Mangalore Today News Network

Bangalore, Nov 3, 2012: Karnataka’s ruling Bharatiya Janata Party (BJP) has been hurtling from one mess to another for the last four years. Now, the way the party, which also runs the Bangalore civic body, has handled the city’s garbage mess indicates that the problem will continue to fester.

Bangalore Garbage DumpThe BJP came to power in Karnataka in May 2008 for the first time. It captured the Bangalore city body, the BBMP (Bruhat Bengaluru Mahanagara Palike or Greater Bangalore City Corporation) in 2010, again for the first time.

Bangalore’s garbage disposal problem has been mounting for years as the city’s population has grown  rapidly since the 1990s.

The city was home to around four million people in 1990 and now has over eight million -- generating around 5,000 tonnes of both solid and wet waste each day.

Though the waste generated increased as the population rapidly grew, successive state governments and the city’s civic authorities did not keep pace in upgrading disposal mechanisms, preferring mostly to  dump the garbage at three landfills about 45 km north of Bangalore.

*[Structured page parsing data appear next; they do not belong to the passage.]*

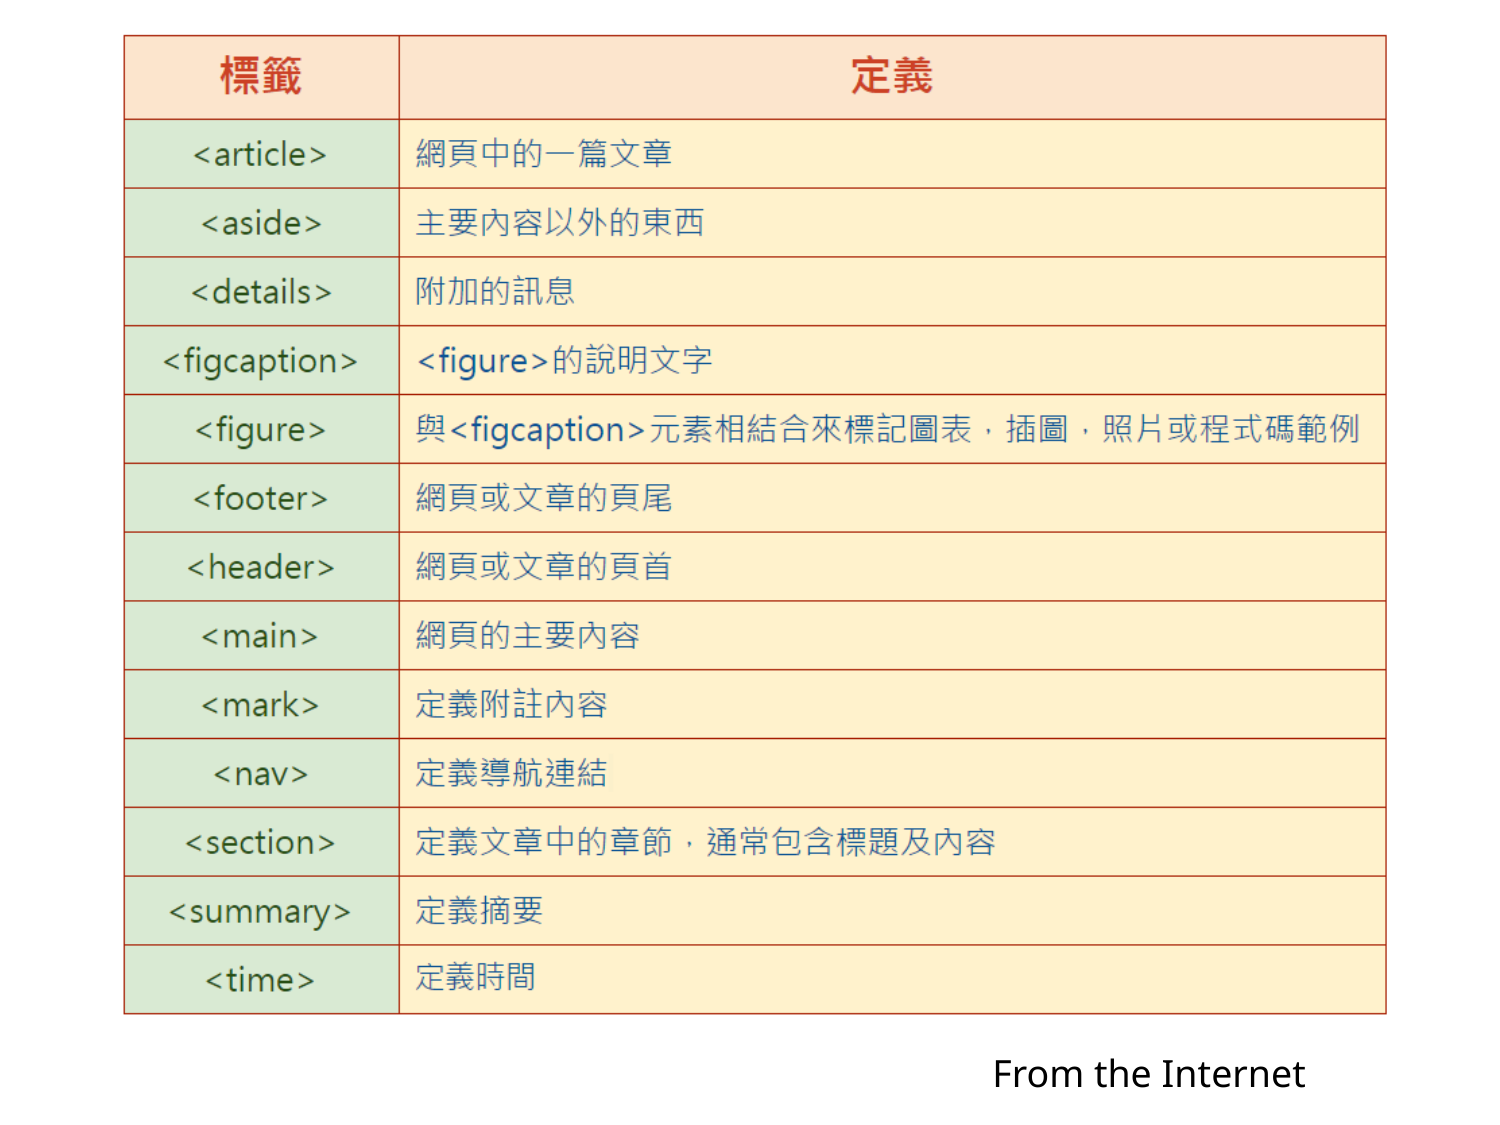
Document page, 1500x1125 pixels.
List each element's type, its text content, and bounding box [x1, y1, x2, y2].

text_box From the Internet [977, 1042, 1322, 1103]
picture [116, 23, 1395, 1024]
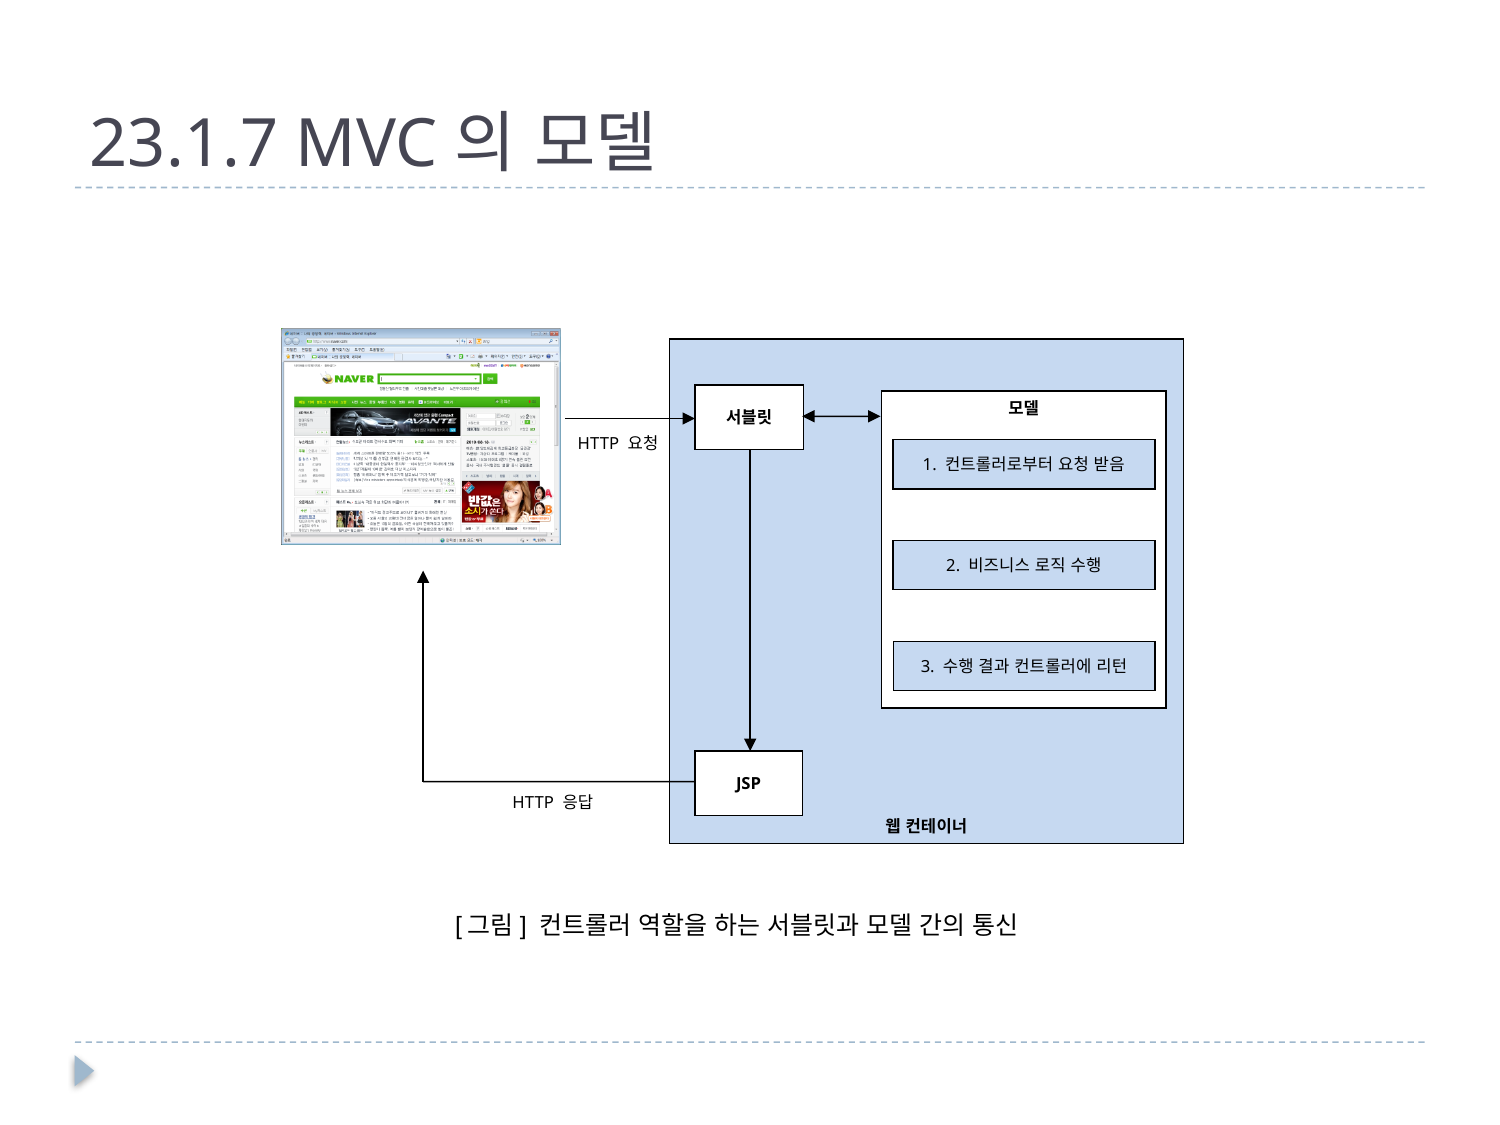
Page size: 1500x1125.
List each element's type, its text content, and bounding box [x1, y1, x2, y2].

text_box [그림] 컨트롤러 역할을 하는 서블릿과 모델 간의 통신 [440, 902, 1034, 948]
title 23.1.7 MVC의 모델 [75, 24, 1425, 188]
picture [280, 327, 562, 545]
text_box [422, 338, 1184, 844]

About five years ago, a private firm was given the contract for scientific disposal of the garbage being dumped at one of the landfills - Mavallipura.

The state government, civic authorities, environmental activists and residents around Mavallipura only have a litany of complaints against the firm and action against it is being thought of.

The problem became acute in July this year when the state pollution control board ordered the closure of the Mavallipura landfill. This followed mounting protests from residents around the area and greens on the ground that improper disposal had ruined the people’s health and also agricultural land around the landfill.

People around the other two landfills also started blocking trucks ferrying waste from Bangalore, resulting in streets turning into dump yards for around two weeks in August.
Now, the garbage is intermittently cleared and sent to either the same or newer dumping yards as authorities feverishly search for a lasting solution.

The search, however, has not brought any hope of  early solution, even after nearly four months’ efforts.

In the last two weeks, the garden city was again turned into a virtual garbage city.
Mayor D. Venkatesh Murthy has promised that things will improve by next week and a long-term solution will be in place in about three months.

The problem is that state assembly elections are due in six months and the BJP is facing a possible split as its first chief minister in the state, B.S. Yeddyurappa, says he is firm on leaving the party to launch his own outfit on Dec 10.

Even as Bangalore’s garbage mess made its way to columns of  New York Times this week, Chief Minister Jagadish Shettar, two deputy chief ministers and several ministers were in New Delhi pleading with their indecisive leadership to placate Yeddyurappa to prevent the split.

As Yeddyurappa’s December plans and elections near, the ruling party is bound to be more preoccupied with sorting out its own problems.

The way the BJP has handled its squabbles -- which began virtually from the day it started its maiden rule in the state in May 2008 -- gives a clear indication that its own problems will get top billing as prospects of retaining power in the fast approaching assembly polls look increasingly difficult.

A small ray of hope, ironically, is that the re-entry of Congress leader S.M. Krishna, who quit recently as external affairs minister, to state politics may force the BJP to scramble for at least a stop-gap arrangement to keep Bangalore clean.

The state Congress is hoping Krishna will help it capture as many of the 28 assembly seats in Bangalore.

The BJP had bagged 17 of the 28 seats in May 2008.
Krishna is credited with turning Bangalore into an IT hub during his chief ministership in 1999-2004. The Congress is confident that these qualities, coupled with the reputation of turning what was known as a ’pensioners paradise’ into much touted ’Brand Bangalore’, will woo Bangaloreans to vote for the party.

The BJP has only itself to blame.
For, by persistently proving it has only promises to make and not a clue to a lasting solution to Bangalore’s growing problems, the BJP might have buried under the mountains of garbage its prospect of retaining all the Bangalore assembly seats it won last time.